Men’s college basketball is the only level of basketball in the WORLD to play two 20-minute halves. What’s the hold up? The NCAA MBC is holding on for no other reason than being resistant to change.
I call both men’s and women’s games and the difference in the flow of the game is obvious. Halves invite painfully long scoring droughts and too many foul shots. When that happens, the game gets boring. Fans can’t stand it, and the casual viewer is turned off. It makes for bad TV.
Quarters let teams regroup and strategize, breaking the game down into more manageable, teachable segments. Today’s players thrive in that environment.
Women’s basketball changed to quarters two years ago and the results speak for themselves:
Scoring is up. Free Throws are down. Ratings are up 25%. The South Carolina/ UConn women’s matchup on Big Monday drew the highest rating for any college basketball game this season on ESPN2. Games are speeding along at 1:48. The ladies are in the zone.
Alan Leforce, my coach at Coastal Carolina who also coached men’s college ball for 40 years said it’s time to change. “The pros do it. They do it in the Olympics. Women’s basketball does it. Maybe there are a lot of older guys that don’t want to change, but I want to see it, and there’s no older guy than me.”
Most women’s coaches agree. UConn’s Geno Auriemma, Depaul’s Doug Bruno, and South Carolina head coach Dawn Staley have all voiced their support in favor of the four-quarter system. Kim Mulkey was opposed to it, but her Baylor Lady Bears set an NCAA DI record dropping 140 points on Winthrop. That doesn’t happen without quarters.
Despite the data and endorsements, men’s coaches aren’t exactly embracing the thought.
Notre Dame Head coach Mike Brey told me halves make the college game unique. Virginia Tech’s Buzz Williams said he needs evidence but supports whatever system gets his team to the free throw line the most. Ben Howland of Mississippi State doesn’t see the need to change or get rid of the 1 and 1 foul shot. Oakland’s Greg Kampe is a self-described traditionalist whose opinion echoed Howland’s, but said he would give it a second thought after we talked and I showed him the data.

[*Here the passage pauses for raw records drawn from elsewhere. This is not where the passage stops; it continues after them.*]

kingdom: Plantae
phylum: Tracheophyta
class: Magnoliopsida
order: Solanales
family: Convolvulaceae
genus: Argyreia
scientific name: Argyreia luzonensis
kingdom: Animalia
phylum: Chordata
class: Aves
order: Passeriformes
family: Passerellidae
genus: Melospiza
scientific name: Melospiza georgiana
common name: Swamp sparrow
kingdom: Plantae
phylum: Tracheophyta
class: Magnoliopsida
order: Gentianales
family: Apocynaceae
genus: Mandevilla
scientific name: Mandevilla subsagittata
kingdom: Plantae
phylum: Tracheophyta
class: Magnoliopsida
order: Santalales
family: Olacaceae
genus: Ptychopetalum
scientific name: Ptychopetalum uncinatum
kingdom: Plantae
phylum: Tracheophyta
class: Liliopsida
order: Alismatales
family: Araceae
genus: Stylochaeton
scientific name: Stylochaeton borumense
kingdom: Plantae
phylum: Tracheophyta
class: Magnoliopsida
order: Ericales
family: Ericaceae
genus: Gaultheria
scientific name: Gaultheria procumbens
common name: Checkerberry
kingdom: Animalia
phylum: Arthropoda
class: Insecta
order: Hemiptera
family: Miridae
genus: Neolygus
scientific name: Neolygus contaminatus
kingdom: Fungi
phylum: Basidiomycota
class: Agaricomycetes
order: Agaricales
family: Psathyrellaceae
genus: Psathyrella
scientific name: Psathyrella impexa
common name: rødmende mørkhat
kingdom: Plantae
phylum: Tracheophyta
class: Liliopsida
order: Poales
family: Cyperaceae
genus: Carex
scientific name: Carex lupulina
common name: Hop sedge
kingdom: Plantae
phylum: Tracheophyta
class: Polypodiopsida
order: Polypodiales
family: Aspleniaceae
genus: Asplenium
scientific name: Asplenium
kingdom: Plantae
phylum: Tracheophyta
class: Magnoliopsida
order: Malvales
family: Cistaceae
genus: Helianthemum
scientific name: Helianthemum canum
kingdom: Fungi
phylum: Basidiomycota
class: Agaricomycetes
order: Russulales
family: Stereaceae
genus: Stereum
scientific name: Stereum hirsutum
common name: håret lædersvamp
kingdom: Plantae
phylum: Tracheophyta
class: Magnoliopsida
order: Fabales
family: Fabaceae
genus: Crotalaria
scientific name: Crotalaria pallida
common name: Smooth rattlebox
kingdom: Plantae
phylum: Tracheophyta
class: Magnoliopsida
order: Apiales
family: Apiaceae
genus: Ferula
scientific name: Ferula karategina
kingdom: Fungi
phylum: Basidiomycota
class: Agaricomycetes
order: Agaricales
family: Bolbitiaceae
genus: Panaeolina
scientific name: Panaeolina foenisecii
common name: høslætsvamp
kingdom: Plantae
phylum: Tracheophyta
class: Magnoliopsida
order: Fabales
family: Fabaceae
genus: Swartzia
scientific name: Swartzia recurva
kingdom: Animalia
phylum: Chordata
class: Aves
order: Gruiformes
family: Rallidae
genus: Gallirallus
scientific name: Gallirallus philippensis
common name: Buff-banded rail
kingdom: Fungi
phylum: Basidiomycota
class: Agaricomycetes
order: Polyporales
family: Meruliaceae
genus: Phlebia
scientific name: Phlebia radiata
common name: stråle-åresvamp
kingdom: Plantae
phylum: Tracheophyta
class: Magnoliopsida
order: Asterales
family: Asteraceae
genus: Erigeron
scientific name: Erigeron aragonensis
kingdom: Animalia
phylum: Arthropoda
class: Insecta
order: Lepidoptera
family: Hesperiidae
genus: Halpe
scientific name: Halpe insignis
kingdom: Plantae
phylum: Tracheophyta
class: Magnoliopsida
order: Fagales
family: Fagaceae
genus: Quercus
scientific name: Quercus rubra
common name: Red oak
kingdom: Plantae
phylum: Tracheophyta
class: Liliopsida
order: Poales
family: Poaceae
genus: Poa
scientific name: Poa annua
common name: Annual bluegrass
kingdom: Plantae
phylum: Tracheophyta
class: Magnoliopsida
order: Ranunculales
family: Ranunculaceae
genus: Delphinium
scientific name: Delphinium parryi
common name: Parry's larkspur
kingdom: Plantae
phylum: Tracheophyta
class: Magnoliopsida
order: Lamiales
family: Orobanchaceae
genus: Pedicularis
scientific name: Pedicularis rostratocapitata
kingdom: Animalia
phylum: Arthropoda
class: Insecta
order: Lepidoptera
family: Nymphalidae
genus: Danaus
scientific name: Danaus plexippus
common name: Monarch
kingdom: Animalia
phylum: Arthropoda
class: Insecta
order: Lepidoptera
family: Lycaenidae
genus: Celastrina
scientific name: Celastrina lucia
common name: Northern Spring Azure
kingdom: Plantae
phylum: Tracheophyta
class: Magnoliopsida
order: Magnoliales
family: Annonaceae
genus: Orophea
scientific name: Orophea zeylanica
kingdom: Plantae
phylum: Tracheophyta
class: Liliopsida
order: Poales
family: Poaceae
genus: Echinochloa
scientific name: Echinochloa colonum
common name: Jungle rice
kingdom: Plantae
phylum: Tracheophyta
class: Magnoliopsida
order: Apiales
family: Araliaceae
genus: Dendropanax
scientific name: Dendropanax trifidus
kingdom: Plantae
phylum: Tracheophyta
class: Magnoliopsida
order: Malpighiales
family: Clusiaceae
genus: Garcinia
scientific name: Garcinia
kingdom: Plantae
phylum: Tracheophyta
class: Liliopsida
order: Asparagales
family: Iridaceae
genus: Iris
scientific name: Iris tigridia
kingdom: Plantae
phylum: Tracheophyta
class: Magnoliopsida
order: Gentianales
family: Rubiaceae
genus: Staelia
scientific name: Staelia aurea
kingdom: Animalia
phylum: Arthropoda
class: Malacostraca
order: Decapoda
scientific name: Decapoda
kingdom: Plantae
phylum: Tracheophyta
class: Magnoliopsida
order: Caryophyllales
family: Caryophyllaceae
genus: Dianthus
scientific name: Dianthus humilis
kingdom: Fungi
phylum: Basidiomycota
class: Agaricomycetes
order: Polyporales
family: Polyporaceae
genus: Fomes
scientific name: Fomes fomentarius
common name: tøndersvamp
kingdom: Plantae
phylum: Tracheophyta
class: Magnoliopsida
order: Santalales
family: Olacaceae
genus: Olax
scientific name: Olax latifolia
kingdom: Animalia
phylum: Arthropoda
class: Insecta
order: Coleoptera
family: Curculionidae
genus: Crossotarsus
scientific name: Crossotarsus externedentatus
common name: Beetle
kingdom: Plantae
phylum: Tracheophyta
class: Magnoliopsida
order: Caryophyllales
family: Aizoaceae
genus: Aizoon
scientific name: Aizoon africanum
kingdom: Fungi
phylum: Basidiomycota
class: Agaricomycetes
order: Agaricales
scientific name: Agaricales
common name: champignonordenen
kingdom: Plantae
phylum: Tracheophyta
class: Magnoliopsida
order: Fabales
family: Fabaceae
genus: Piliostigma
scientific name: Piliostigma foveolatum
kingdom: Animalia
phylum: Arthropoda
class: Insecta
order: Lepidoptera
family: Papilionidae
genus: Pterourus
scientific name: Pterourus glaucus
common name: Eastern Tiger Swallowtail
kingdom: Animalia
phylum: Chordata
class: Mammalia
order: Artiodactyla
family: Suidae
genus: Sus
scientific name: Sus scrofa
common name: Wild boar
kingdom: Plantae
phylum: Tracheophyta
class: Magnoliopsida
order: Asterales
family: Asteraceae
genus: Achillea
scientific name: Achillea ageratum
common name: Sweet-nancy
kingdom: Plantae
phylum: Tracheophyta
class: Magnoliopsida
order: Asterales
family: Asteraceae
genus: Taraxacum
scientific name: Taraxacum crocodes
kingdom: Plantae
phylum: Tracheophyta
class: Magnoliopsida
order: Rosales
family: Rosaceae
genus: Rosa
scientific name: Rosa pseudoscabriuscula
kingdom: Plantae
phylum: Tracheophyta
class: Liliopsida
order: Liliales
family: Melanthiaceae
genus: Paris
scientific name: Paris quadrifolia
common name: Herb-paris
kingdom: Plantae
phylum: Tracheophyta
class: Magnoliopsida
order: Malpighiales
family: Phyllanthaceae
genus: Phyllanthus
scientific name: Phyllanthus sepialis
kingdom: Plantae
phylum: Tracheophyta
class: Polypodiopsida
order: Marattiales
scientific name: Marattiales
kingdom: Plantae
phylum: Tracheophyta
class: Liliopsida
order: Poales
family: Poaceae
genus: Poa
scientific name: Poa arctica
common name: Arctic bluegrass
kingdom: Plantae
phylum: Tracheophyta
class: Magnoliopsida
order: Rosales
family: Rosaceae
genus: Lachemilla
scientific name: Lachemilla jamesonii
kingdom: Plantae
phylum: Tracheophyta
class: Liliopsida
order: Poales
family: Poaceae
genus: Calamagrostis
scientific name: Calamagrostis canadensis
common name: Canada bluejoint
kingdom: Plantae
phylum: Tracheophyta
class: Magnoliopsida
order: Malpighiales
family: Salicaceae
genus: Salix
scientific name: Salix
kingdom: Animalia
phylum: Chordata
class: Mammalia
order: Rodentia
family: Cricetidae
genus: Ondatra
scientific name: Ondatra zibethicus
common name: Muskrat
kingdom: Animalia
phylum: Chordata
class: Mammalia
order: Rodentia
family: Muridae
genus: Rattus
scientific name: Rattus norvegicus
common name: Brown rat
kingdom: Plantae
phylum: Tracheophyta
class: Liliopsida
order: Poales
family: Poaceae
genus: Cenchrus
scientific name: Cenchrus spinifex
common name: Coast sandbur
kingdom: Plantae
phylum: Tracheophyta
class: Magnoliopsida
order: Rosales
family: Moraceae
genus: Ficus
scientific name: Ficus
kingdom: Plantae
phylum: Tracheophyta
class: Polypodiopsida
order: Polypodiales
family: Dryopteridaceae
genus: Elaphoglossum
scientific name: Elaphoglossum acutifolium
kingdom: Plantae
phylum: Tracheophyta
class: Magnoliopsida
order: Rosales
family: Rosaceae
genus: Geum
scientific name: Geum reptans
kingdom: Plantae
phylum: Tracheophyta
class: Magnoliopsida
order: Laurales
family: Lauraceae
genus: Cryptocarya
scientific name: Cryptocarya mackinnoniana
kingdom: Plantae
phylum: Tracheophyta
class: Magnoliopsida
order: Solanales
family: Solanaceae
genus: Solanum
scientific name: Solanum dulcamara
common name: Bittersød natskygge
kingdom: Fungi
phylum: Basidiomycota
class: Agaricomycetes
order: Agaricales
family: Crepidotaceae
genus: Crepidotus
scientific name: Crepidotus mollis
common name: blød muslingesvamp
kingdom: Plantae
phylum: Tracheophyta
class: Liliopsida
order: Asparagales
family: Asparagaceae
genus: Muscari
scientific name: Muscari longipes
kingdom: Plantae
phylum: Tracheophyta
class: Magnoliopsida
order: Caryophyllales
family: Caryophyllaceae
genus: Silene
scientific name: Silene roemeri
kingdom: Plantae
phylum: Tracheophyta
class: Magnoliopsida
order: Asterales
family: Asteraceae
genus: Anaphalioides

One NCAA committee member told me playing four quarters would be too jarring. He also said there was no goal other than to collect data. Why not start by looking at data that already exists?
Every two years, the NCAA can make rules changes for the upcoming season. Last year they focused on freedom of movement, something the Women’s Basketball Rules Committee took a close look at years ago. They had the foresight it would have a positive overall effect on the game, and it did. The numbers back it up. This summer, the focus should shift to quarters. Fans are ready. It’s time to buy in and put the discussion on the agenda.